Um exercício complexo sem respostas imediatas face aos tempos incertos em que vivemos e aos que se avizinham, mas absolutamente essencial. Desenvolvermos em nós próprios uma nova capacidade de apreensão da realidade, de nos abstrairmos e não nos deixarmos seduzir por todo o tipo de informação que nos fazem chegar, muitas vezes próprias de interesses ocultos nas tecnologias que visam maioritariamente a manipulação da sociedade, será um passo de extrema importância. Uma atitude seletiva na abordagem às tecnologias de informação ajudará a eliminar vários conteúdos duvidosos e fará com que holografemos consciente e inconscientemente um mundo melhor, muito mais isento e imparcial.

Numa perspetiva mais otimista, do que aquela que os meios de comunicação normalmente fazem passar, apesar dos tempos de exceção em que vivemos, quero acreditar que o processo de globalização não acabou. Tem ainda um longo caminho a percorrer ao encontro da sua verdadeira mundialização.

Saibamos ver e aproveitar as oportunidades que normalmente emergem das dificuldades, como acontece agora com o caso do Plano de Recuperação e Resiliência, enquadrado pela comissão europeia através do mecanismo de recuperação para fazer face aos grandes constrangimentos provocados por esta pandemia que nos arremessou para uma crise sem precedentes. O PRR foi organizado em três dimensões estruturantes, passará pela resiliência, pela transição climática e pela transição digital.

As tecnologias sempre nos ajudaram a ter um futuro melhor, há que saber tirar partido delas. As tecnologias não acabaram com os empregos, elas geram outros empregos e outras profissões. Fomentemos um maior envolvimento e participação de todos, por uma sociedade mais positiva e muito mais proativa face as novas realidades.

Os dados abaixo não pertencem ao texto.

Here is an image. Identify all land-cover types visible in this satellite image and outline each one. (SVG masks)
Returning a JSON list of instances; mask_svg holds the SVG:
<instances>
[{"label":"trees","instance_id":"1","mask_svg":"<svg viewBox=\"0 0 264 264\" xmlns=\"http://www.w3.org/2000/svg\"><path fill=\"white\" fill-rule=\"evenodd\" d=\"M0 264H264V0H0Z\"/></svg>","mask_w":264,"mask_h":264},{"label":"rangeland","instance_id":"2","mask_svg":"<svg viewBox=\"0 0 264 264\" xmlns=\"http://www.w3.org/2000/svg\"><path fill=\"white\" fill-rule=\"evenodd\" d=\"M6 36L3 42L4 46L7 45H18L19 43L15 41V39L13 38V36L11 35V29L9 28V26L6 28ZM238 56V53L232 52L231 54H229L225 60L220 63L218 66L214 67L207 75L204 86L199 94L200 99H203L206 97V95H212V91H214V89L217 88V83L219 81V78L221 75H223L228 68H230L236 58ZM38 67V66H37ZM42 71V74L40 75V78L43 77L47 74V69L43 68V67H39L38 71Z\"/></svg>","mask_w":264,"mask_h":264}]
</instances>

Sabemos que o desenvolvimento económico é necessário e indispensável. A forma manipuladora como muitas vezes parece ser gerido é que se afasta dos valores fundamentais entre as diferentes comunidades e culturas que são absolutamente determinantes para a relação do homem com o meio.

Num momento em que o fosso geracional se acentua, no qual as novas gerações parecem estar mais voltadas para elas próprias, com necessidade de criarem impacto imediato, não percebendo que a vida é uma longa jornada e que a assertividade vinda da experiência, é um posto. Importa às gerações mais antigas terem a capacidade híbrida de perceberem, refletirem e rapidamente se adaptarem, transmitindo às mais novas, valores úteis que assegurem a construção de um mundo melhor.

Deixamos de ter os computadores a trabalhar para nós, e passamos a trabalhar para eles. Delegamos assim, a experiência e todo o conhecimento da história da humanidade, para agora, disfrutarmos do conforto da inteligência artificial. Mas, não nos deixemos iludir! Não deixemos que eles tomem de conta de nós.

Defendo um crescimento sustentado e planeado, como que de uma causa ambiental se tratasse. Um novo movimento cívico que tire partido deste novo paradigma que o mundo digital nos delegou. Uma causa muito para além do sistema convencional político, económico e financeiro. Uma causa que inverta os individualismos resultantes da competitividade excessiva e desleal, patentes na origem dos últimos acontecimentos, no que concerne ao agravamento do fosso entre as classes sociais, aos extremismos e fundamentalismos religiosos. Um novo movimento geracional que tire proveito e desperte um novo ciclo, ambientalmente e socialmente mais saudável. Passemos esta ideia às novas gerações. O futuro também passa por nós.